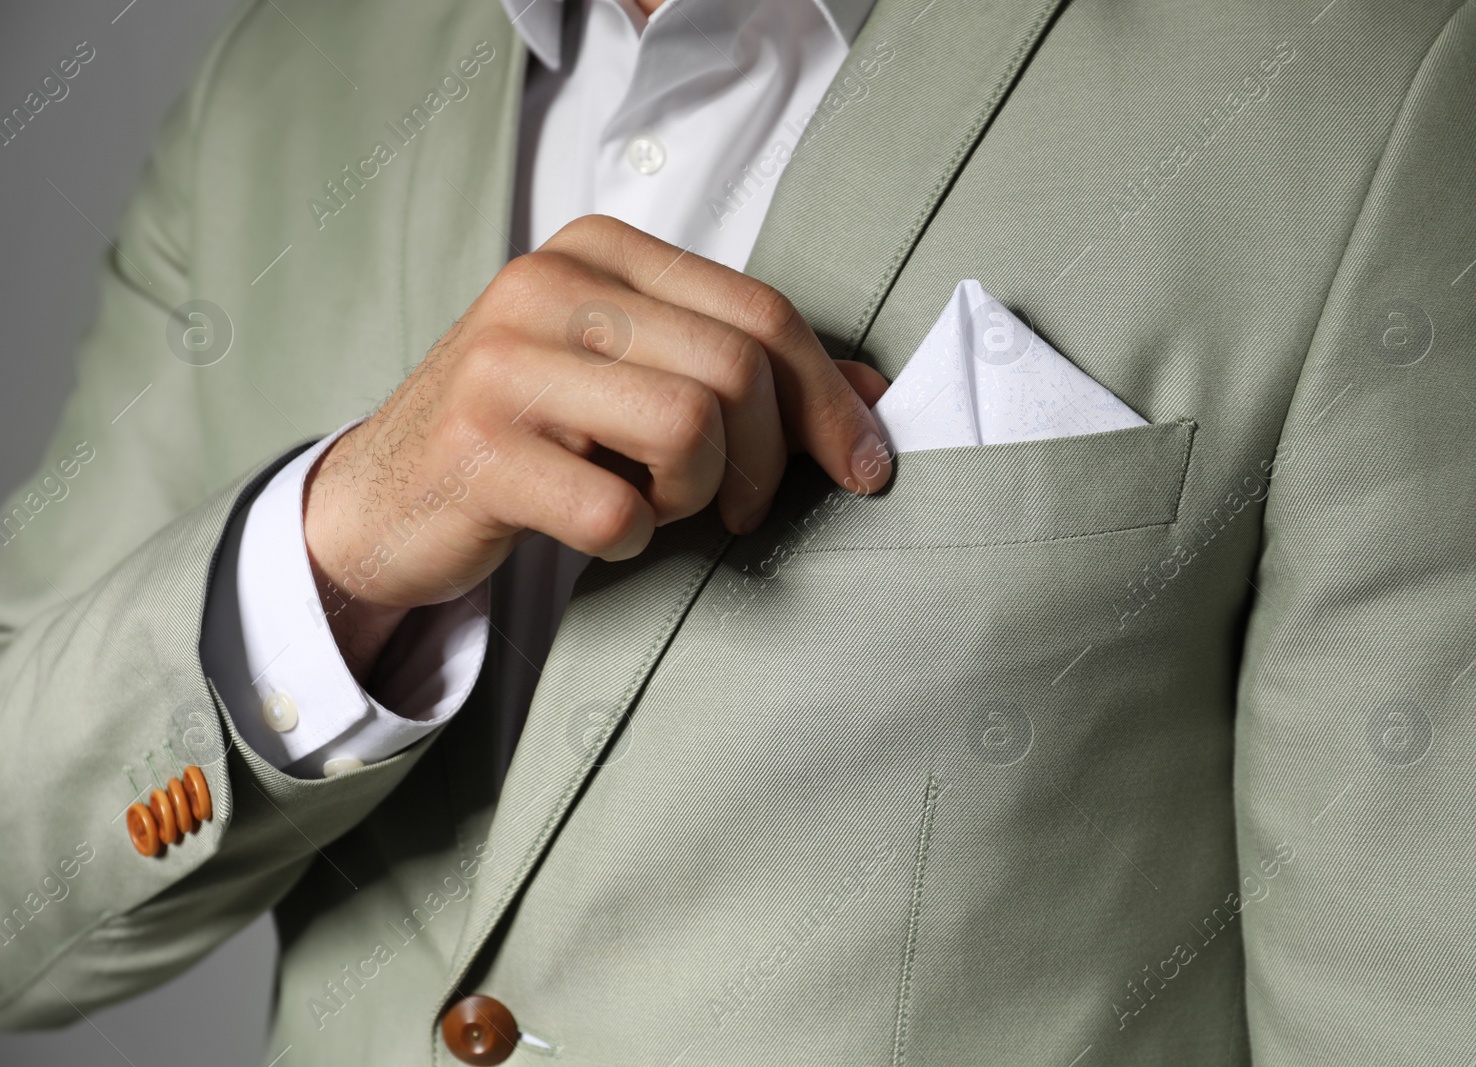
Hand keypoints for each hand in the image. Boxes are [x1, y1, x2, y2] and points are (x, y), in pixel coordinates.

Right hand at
--
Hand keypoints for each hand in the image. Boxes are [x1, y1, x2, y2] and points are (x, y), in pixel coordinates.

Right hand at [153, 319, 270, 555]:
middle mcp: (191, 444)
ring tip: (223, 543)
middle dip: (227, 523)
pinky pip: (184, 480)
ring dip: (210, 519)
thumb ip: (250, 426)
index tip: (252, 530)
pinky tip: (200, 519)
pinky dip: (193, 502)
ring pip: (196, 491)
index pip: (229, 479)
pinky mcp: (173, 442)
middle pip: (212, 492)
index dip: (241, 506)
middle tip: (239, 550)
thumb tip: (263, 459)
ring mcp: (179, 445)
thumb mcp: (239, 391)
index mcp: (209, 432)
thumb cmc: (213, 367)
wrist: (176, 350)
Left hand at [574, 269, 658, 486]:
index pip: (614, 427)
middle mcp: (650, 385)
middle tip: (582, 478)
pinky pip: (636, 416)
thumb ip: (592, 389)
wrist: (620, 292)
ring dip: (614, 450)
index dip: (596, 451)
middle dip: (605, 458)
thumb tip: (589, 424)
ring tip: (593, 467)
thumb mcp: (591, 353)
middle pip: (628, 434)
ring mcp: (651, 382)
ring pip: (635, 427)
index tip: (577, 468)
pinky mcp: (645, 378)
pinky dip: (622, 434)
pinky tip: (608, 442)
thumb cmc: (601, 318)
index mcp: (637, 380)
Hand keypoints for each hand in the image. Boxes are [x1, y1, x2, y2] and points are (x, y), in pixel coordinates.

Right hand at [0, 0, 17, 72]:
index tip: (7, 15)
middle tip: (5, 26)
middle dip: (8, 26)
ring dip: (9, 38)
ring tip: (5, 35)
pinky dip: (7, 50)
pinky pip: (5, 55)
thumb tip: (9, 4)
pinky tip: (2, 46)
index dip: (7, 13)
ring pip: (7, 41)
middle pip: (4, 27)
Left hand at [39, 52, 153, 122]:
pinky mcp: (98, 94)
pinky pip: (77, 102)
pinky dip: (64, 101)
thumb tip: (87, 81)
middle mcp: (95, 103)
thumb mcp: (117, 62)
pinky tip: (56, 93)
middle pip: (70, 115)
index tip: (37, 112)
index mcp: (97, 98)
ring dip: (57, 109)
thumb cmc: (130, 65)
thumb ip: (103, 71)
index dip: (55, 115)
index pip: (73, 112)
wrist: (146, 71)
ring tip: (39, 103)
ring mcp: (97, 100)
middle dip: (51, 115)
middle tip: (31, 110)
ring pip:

*Exercise objective*
Some lines of the data above may hold the word "Right"; report how many do, and nothing else.

*Exercise result*
3